Price: $425. [ Order ]
This fascinating land classification map is a
product of Ferdinand V. Hayden’s survey exploration of Colorado
in the 1870s. In that decade, it was clear to railroad promoters,
mining engineers, and investors that the natural resources of
Colorado were bountiful. “Yet little was known, in a scientific
way,” writes Richard Bartlett, “of Colorado’s
geology, or of her flora and fauna. Maps were essential for proper
railroad and mineral development, and no reliable maps of the rugged
Central Rockies had ever been drawn. . . . It was primarily to fill
this need that Hayden decided to abandon the Yellowstone-Teton
country and come down to Colorado. There was no portion of the
continent, he pointed out, which promised to ‘yield more useful
results, both of a practical and scientific character.’”
Hayden thus embarked on
his most ambitious survey, the results of which were published in
1877 in his important Atlas of Colorado.
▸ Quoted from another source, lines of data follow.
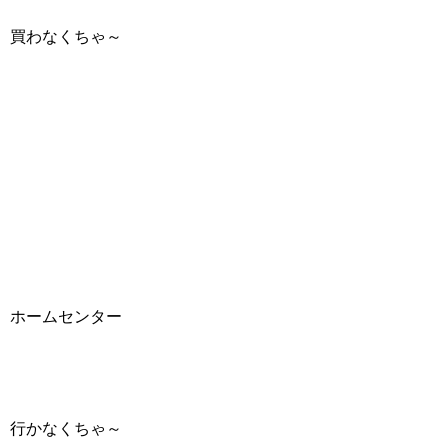
買わなくちゃ～
ホームセンター
行かなくちゃ～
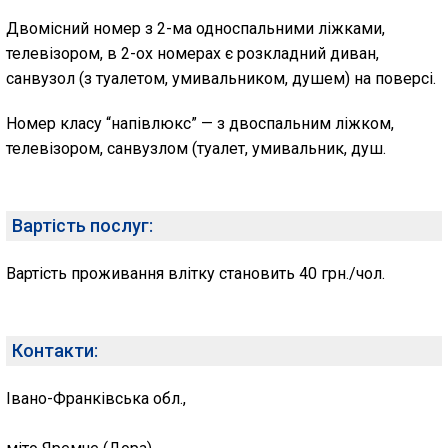
Двомісний номер з 2-ма односпальними ліжками,
телевізором, в 2-ох номерах є розкладний диван,
санвузол (з туалетом, умивальником, душем) на поверсі.
Номер класу “напівлюкс” — з двоспальним ліжком,
телевізором, санвузлом (туалет, умивальник, душ.
Вартість послуг:
Вартість проживання влітку становить 40 грн./чол.
Контакти:
Івано-Франківська обл.,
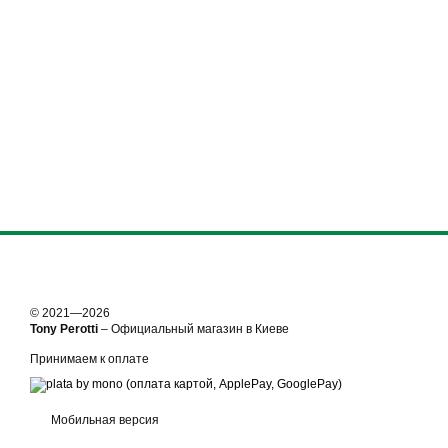
© 2021—2026
Tony Perotti
– Официальный магазин в Киеве
Принимаем к оплате
Мобильная версия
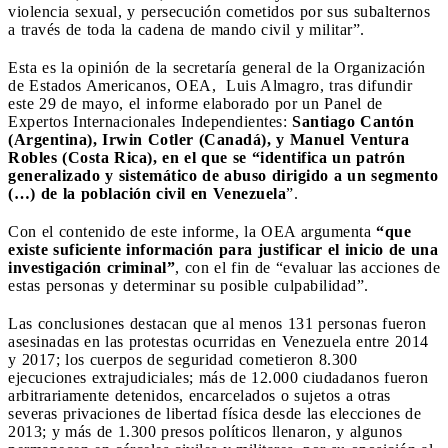
violencia sexual, y persecución cometidos por sus subalternos
a través de toda la cadena de mando civil y militar”.
Esta es la opinión de la secretaría general de la Organización
de Estados Americanos, OEA, Luis Almagro, tras difundir
este 29 de mayo, el informe elaborado por un Panel de
Expertos Internacionales Independientes:
Santiago Cantón
(Argentina), Irwin Cotler (Canadá), y Manuel Ventura
Robles (Costa Rica), en el que se “identifica un patrón
generalizado y sistemático de abuso dirigido a un segmento
(…) de la población civil en Venezuela
”.
Con el contenido de este informe, la OEA argumenta
“que
existe suficiente información para justificar el inicio de una
investigación criminal”
, con el fin de “evaluar las acciones de
estas personas y determinar su posible culpabilidad”.
Las conclusiones destacan que al menos 131 personas fueron
asesinadas en las protestas ocurridas en Venezuela entre 2014
y 2017; los cuerpos de seguridad cometieron 8.300
ejecuciones extrajudiciales; más de 12.000 ciudadanos fueron
arbitrariamente detenidos, encarcelados o sujetos a otras
severas privaciones de libertad física desde las elecciones de
2013; y más de 1.300 presos políticos llenaron, y algunos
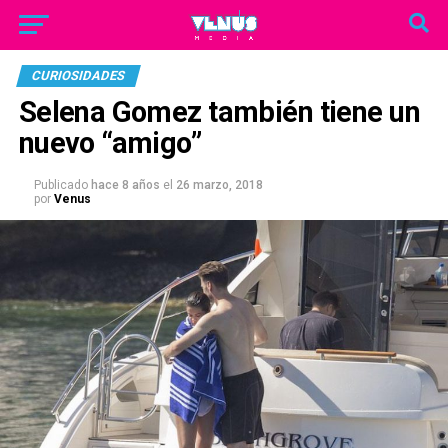
CURIOSIDADES
Selena Gomez también tiene un
nuevo “amigo”
Publicado
hace 8 años
el
26 marzo, 2018
por
Venus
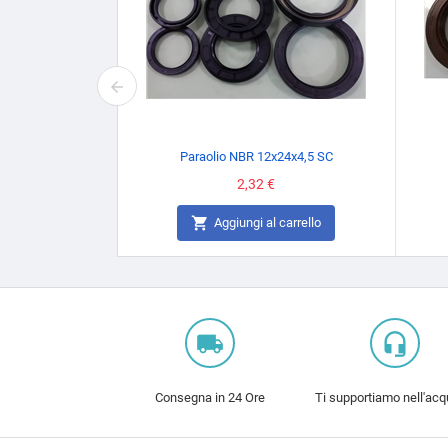
Paraolio NBR 12x24x4,5 SC
Prezzo
2,32 €

Aggiungi al carrello
local_shipping
headset_mic
Consegna in 24 Ore
Ti supportiamo nell'acq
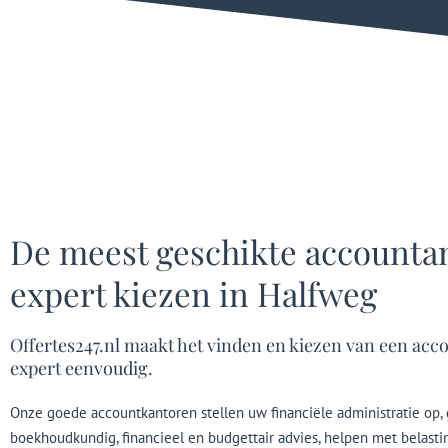
De meest geschikte accounta
expert kiezen in Halfweg
Offertes247.nl maakt het vinden en kiezen van een acc
expert eenvoudig.
Onze goede accountkantoren stellen uw financiële administratie op,
boekhoudkundig, financieel en budgettair advies, helpen met belast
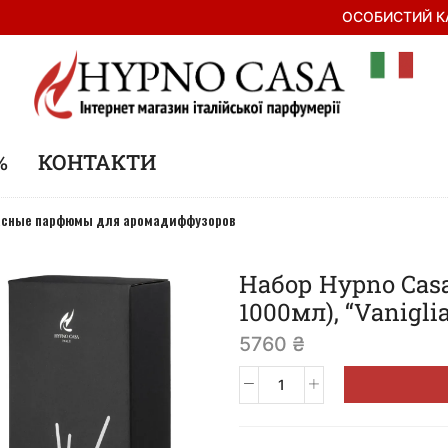
ОСОБИСТИЙ К
%
КОНТАКТИ
асные парфюмы для аромадиффузоров
Набор Hypno Casa
1000мл), “Vanigli
5760
₴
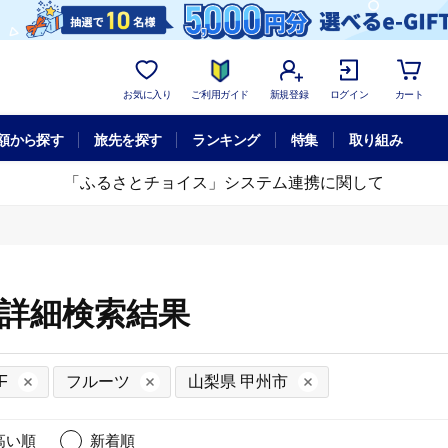
お気に入り
ご利用ガイド
新規登録
ログイン
カート
額から探す
旅先を探す
ランキング
特集
取り組み
「ふるさとチョイス」システム連携に関して
の詳細検索結果
F
フルーツ
山梨県 甲州市
高い順
新着順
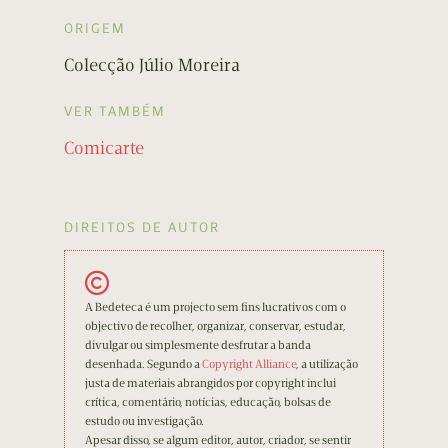
ORIGEM
Colecção Júlio Moreira
VER TAMBÉM
Comicarte
DIREITOS DE AUTOR
A Bedeteca é um projecto sem fins lucrativos com o
objectivo de recolher, organizar, conservar, estudar,
divulgar ou simplesmente desfrutar a banda
desenhada. Segundo a
Copyright Alliance
, a utilização
justa de materiais abrangidos por copyright inclui
crítica, comentário, notícias, educação, bolsas de
estudo ou investigação.
Apesar disso, se algum editor, autor, criador, se sentir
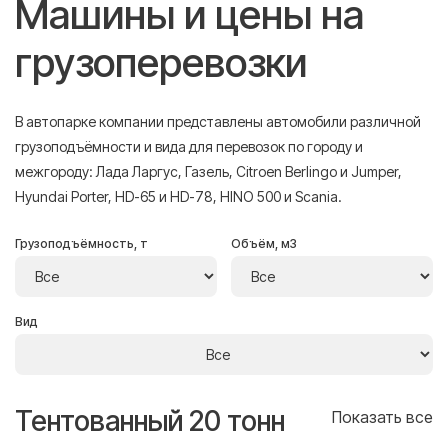
Машины и цены на
грузоперевозки
В автопарке компании представлены автомобили различной
грузоподъёмности и вида для перевозок по городу и
межгороду: Лада Ларгус, Газель, Citroen Berlingo и Jumper,
Hyundai Porter, HD-65 и HD-78, HINO 500 и Scania.
Грузоподъёмность, т
Объём, м3
Вид
Тентованный 20 тонн
Т
се
Показать все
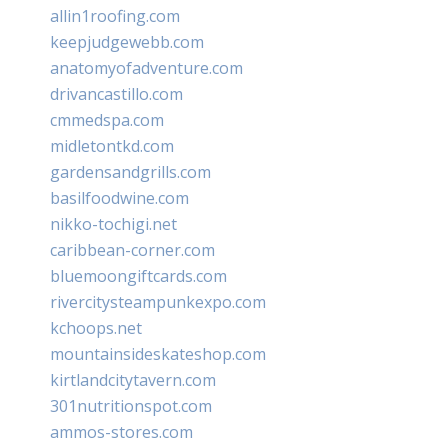
allin1roofing.com
keepjudgewebb.com
anatomyofadventure.com
drivancastillo.com
cmmedspa.com
midletontkd.com
gardensandgrills.com
basilfoodwine.com
nikko-tochigi.net
caribbean-corner.com
bluemoongiftcards.com
rivercitysteampunkexpo.com
kchoops.net
mountainsideskateshop.com
kirtlandcitytavern.com
301nutritionspot.com
ammos-stores.com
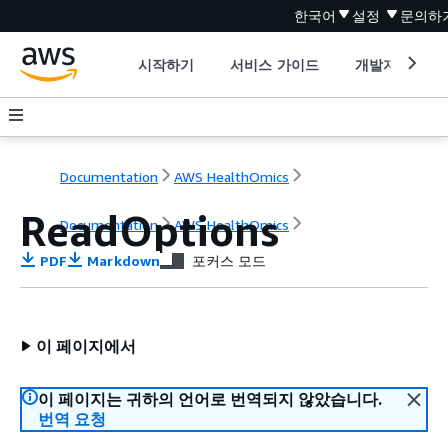
한국어
설정
문의하
시작하기
서비스 가이드
개발자 도구
Documentation
AWS HealthOmics
ReadOptions
Documentation
AWS HealthOmics
PDF
Markdown
포커스 모드
이 페이지에서
이 페이지는 귀하의 언어로 번역되지 않았습니다.
번역 요청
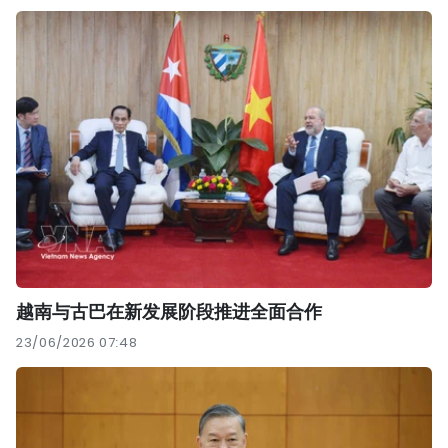
越南与古巴在新发展阶段推进全面合作
23/06/2026 07:48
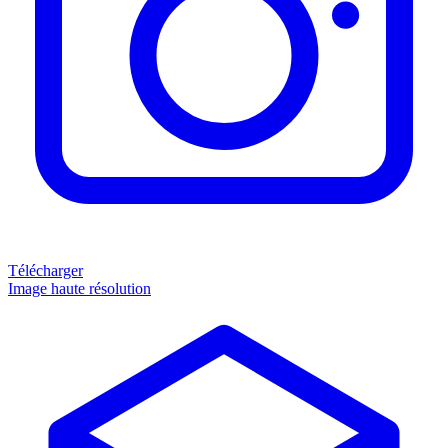
Télécharger
Image haute résolution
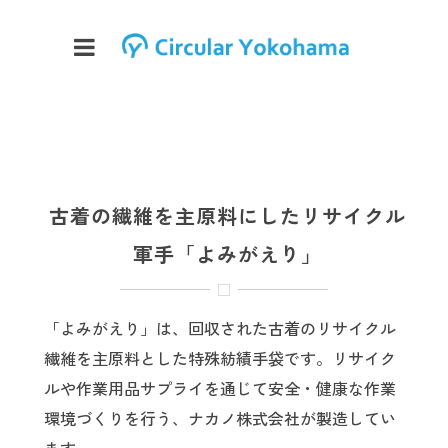
古着の繊維を主原料にしたリサイクル
軍手「よみがえり」
「よみがえり」は、回収された古着のリサイクル
繊維を主原料とした特殊紡績手袋です。リサイク
ルや作業用品サプライを通じて安全・健康な作業
環境づくりを行う、ナカノ株式会社が製造してい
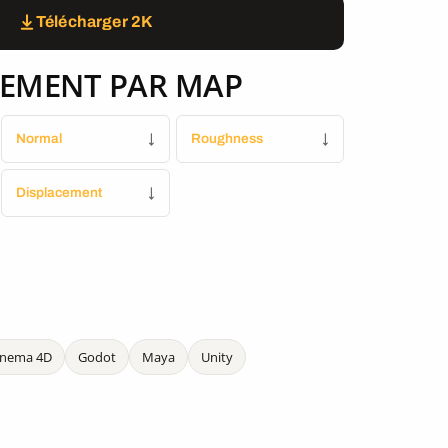
Télécharger 2K
EMENT PAR MAP
Normal
↓
Roughness
↓
Displacement
↓
inema 4D
Godot
Maya
Unity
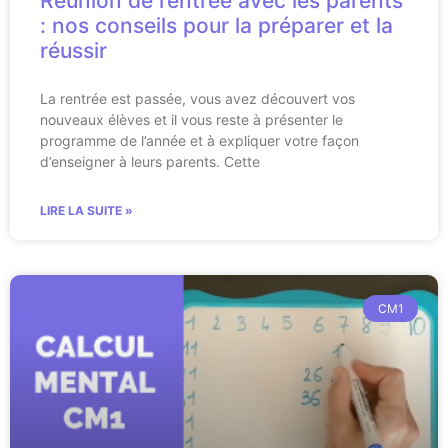
Réunion de rentrée avec les parents
: nos conseils pour la préparer et la
réussir
La rentrée est passée, vous avez découvert vos
nouveaux élèves et il vous reste à présenter le
programme de l’année et à expliquer votre façon
d’enseigner à leurs parents. Cette
LIRE LA SUITE »
CM1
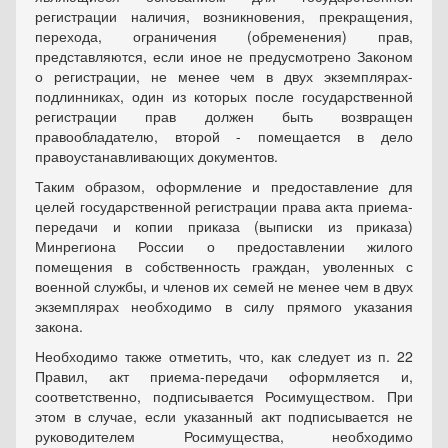
регистрации наличия, возникновения, прекращения,
перехода, ограничения (обременения) прав,
представляются, если иное не предусмотрено Законом
о регистрации, не менее чем в двух экземплярах-
подлинниках, один из которых после государственной
регистрации прав должен быть возвращен
правообладателю, второй - помещается в дело
правоустанавливающих документов.
Таким образом, оформление и предоставление для
целей государственной регистрации права акта приема-
передачи и копии приказа (выписки из приказа)
Минрегиона России о предоставлении жилого
помещения в собственность граждан, уволенных с
военной службы, и членов их семей не менее чем в двух
экземплярах необходимо в силу прямого указания
закона.
Необходимо также отметить, что, как следует из п. 22
Правил, акт приема-передачи оформляется и,
соответственно, подписывается Росимуществом. При
этом в случае, если указанный акт подписывается не
руководителем Росимущества, необходимо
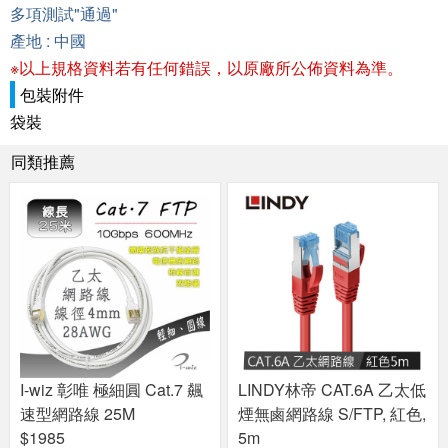
多項測試"通過"
產地 : 中國
※以上規格資料若有任何錯誤，以原廠所公佈資料為準。
包裝附件
袋裝
同類推薦
I-wiz 彰唯 極細圓 Cat.7 飆
LINDY林帝 CAT.6A 乙太低
速型網路線 25M
煙無鹵網路線 S/FTP, 紅色,
$1985
5m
The atlas contained
four preliminary maps of the state on a scale of twelve miles to an
inch—a drainage map, a triangulation map, a general
geographical map, and an economic map, the one offered here. A second
series of twelve maps were created on a scale of four miles to one
inch.
On the economic map,
colors represent land classifications including agricultural,
pasture, pine forest, piñon pines and cedars, quaking aspen
groves, and sage and bad lands. Symbols denote coal lands and gold
and silver districts. The scientific illustrator and topographer
William H. Holmes, who accompanied Hayden’s survey, prepared
the lithographic sheets. “The Hayden atlas became immediately
valuable to Colorado, which was barely through her first year of
statehood,” notes Bartlett. “Even today it serves as an
indispensable tool for geologists working in certain remote parts of
the state where more modern methods of mapping have not yet been
applied.” The present is a great example from Hayden’s
ground-breaking survey.
Refs.: Richard A. Bartlett, Great Surveys of the American West, pp. 76, 103; Wheat, Mapping the Transmississippi West, vol. V, p. 347, no. 1281.